Q3 2025 Eni SpA Earnings Call Transcript
Key Points
- Eni SpA (E) reported an 8.5% year-on-year growth in production, driven by consistent investment in exploration and production (E&P).
- The company announced a higher share buyback, reflecting strong financial performance and improved balance sheet metrics.
- Successful start-up of the Agogo West Hub development in Angola, almost a year ahead of schedule, contributing to increased production.
- Eni SpA (E) has made significant progress in its transition activities, with a 23% year-on-year increase in pro forma EBITDA for enilive.
- The company has a diversified LNG portfolio, with new projects in Mozambique, Argentina, and other regions, enhancing its global presence.
- Despite strong production figures, the adjusted net income was effectively flat year-on-year, impacted by a $10 barrel fall in crude prices.
- The chemical segment continues to face challenges, with no significant improvement in results due to a weak market scenario.
- European gas sales volumes declined by 15% year-on-year, attributed to the termination of a contract with Turkey.
- The company faces potential regulatory challenges, such as the antitrust fine on Italian biofuel distribution, which could impact profitability.
- There is uncertainty regarding the impact of new US sanctions on minority stakes in certain projects, although Eni SpA (E) expects limited material impact.
Good afternoon, ladies and gentlemen, and welcome to Eni's 2025 third-quarter results conference call, hosted by Mr. Francesco Gattei Chief Transition and Official Officer. (Operator Instructions) I'm now handing you over to your host to begin today's conference. Thank you.

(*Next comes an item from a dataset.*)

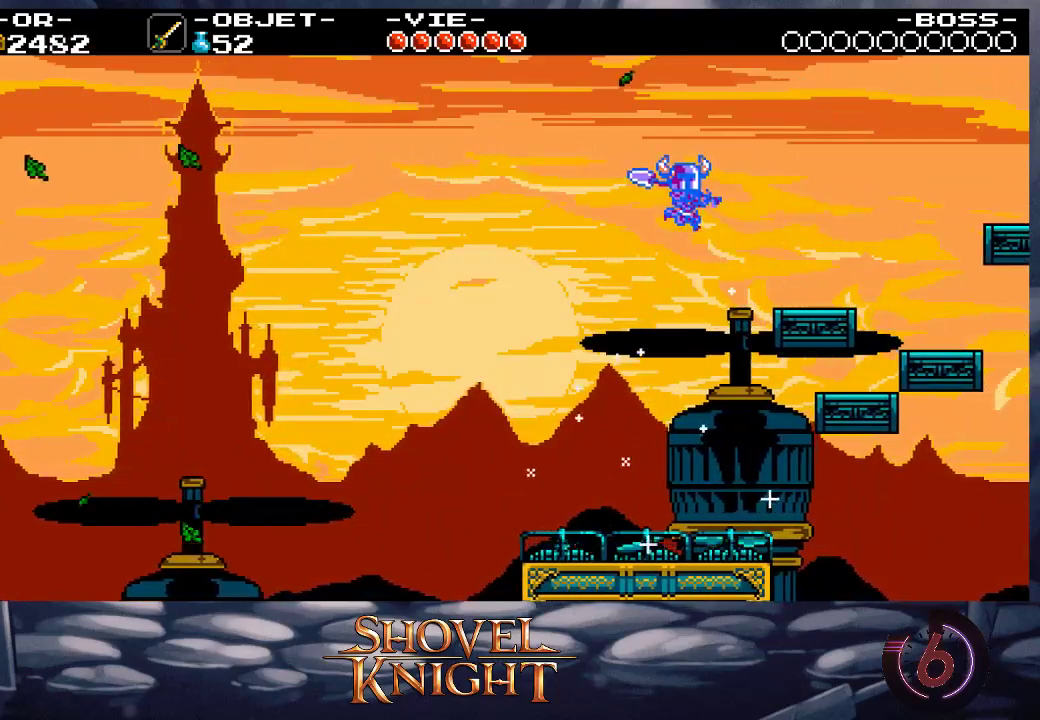
{"buttons": ["SQUARE", "DPAD_RIGHT"], "events": [[267, "DPAD_RIGHT", "up"], [467, "DPAD_RIGHT", "down"]]}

Thank you, and good afternoon. Welcome to our Q3 2025 results call. Our results are a further confirmation of the successful execution of our distinctive and consistent strategy and innovative business model. We continue to generate growth and value, both from our traditional energy activity, such as E&P and also from emerging opportunities in the evolving energy market.
In particular, the 8.5% year-on-year growth in production results directly from our consistent long-term focus and investment in E&P. We are delivering material progress against ambitious strategic objectives and Q3 was a further proof of tangible momentum in this respect. I will comment on our financial results in a little more detail shortly.